During these years, the Kabul government has put in place mechanisms to defend judicial and police harassment of women sexist and inequality. The legislation has been amended and has increased the number of officers dedicated specifically to combating gender violence.

Almost ninety percent of Afghan women have suffered physical abuse at some time. Also sexual, psychological or have been forced to accept a forced marriage, according to AIHRC.

2,400 women were autoinmolan each year, according to the Ministry of Women. And when girls come of age, only 18 percent continue their studies at school.

Portraits

1770. Shima. Shima stands the burka for the photo shoot and shows his big nose, which can not cover his face with sadness. During the wars between Mujahideen lost three relatives. One brother died in Kabul, a few days after the Taliban entered the city in September 1996.

A rocket landed in the street, when he went to buy bread for Kampani. His brother was named Abdollah Khan and was very young. His brother-Ezmari, died of another rocket, also in Kabul. And Haji Mohammad's cousin, Shima, also died in the city under mysterious circumstances, the woman says.
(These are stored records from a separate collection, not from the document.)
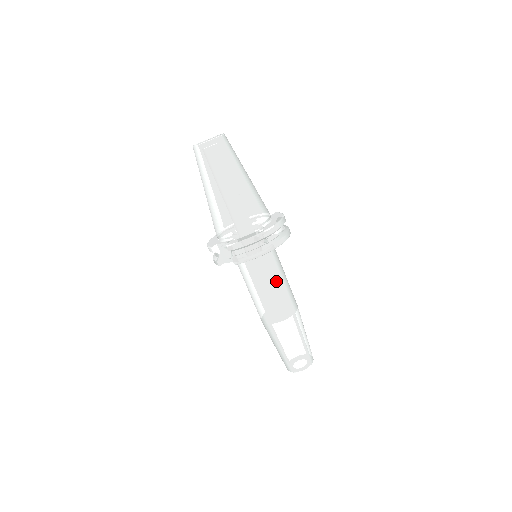
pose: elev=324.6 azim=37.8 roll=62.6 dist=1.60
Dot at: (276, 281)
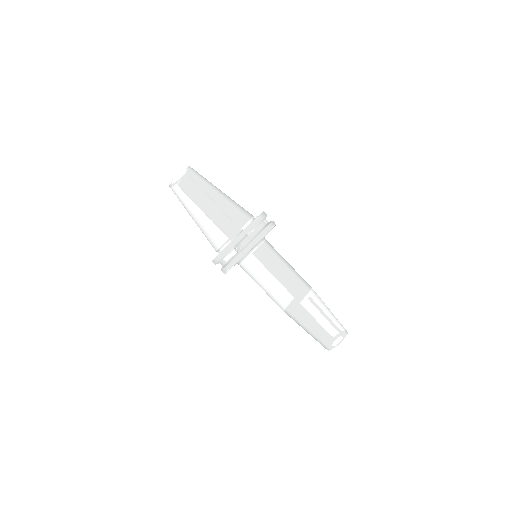
Dot at: (270, 277)
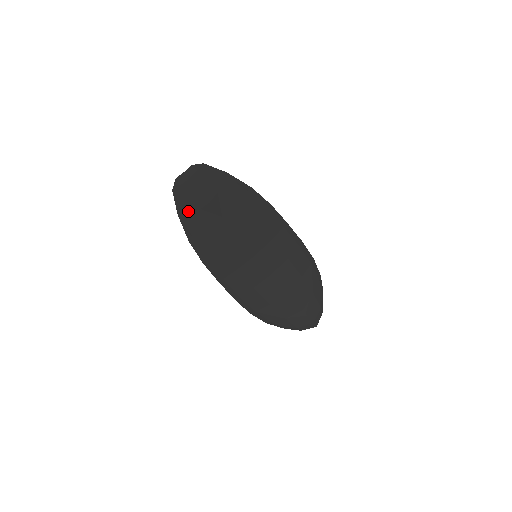
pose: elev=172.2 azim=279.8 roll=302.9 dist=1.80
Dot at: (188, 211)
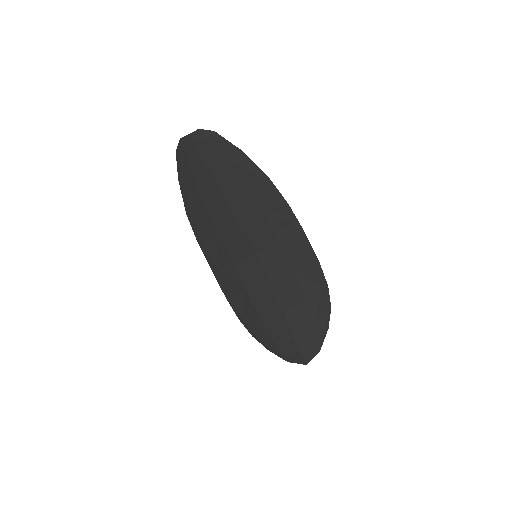
Dot at: (189, 179)
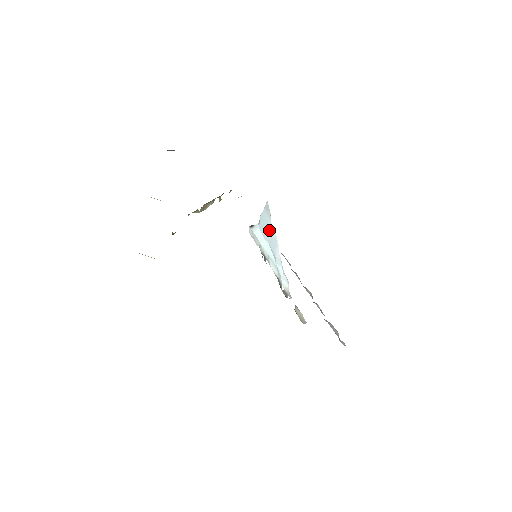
Shima's woes do not end there. The house was burned during the war between the Taliban and the Mujahideen. They lost all their belongings. "We were also stolen. We know who burned the house, but we can not point to anyone for fear, "he says.

1878. Rocul Rocul is 30 and lifting the burqa for the photo shoot. During the war between the Taliban and Northern Alliance, his family lived in northern Afghanistan. A rocket hit their house, located in Kapisa. His brother, Khanjan, 16, died from shrapnel. Rocul was wounded in the arm can not move even today.

He has three sons and two daughters. "My husband is very old," he says. "He's always at home and can not work." The sick mother also lives with them. She is sick and must go to the hospital together regularly.

4612. Shakila Razwy. At 37 years, survives as can Shakila in Kabul in the area known as Qualynaw, closer to the mountains of the city of Kabul. Just keep the vision in one eye, but his good humor kept alive, despite the hardship, a family desectructurada and having lost a brother - Ali - in Kabul during the fighting against the Taliban. "We never knew how he died - he says - but they brought her body and gave him burial," he laments. Ali was a civilian.

4706. Magul Zamany. Her husband died a year ago, during a suicide bombing in Kabul. Her husband was 30, five more than her.

4736. Feroza Muhmady. He was only a year old when his grandfather was murdered by the Russians, in Maihdan Wardak.

You can create multiple entries, and pay for them at the same time.
Just go to your History, and select multiple entries that you would like to pay for.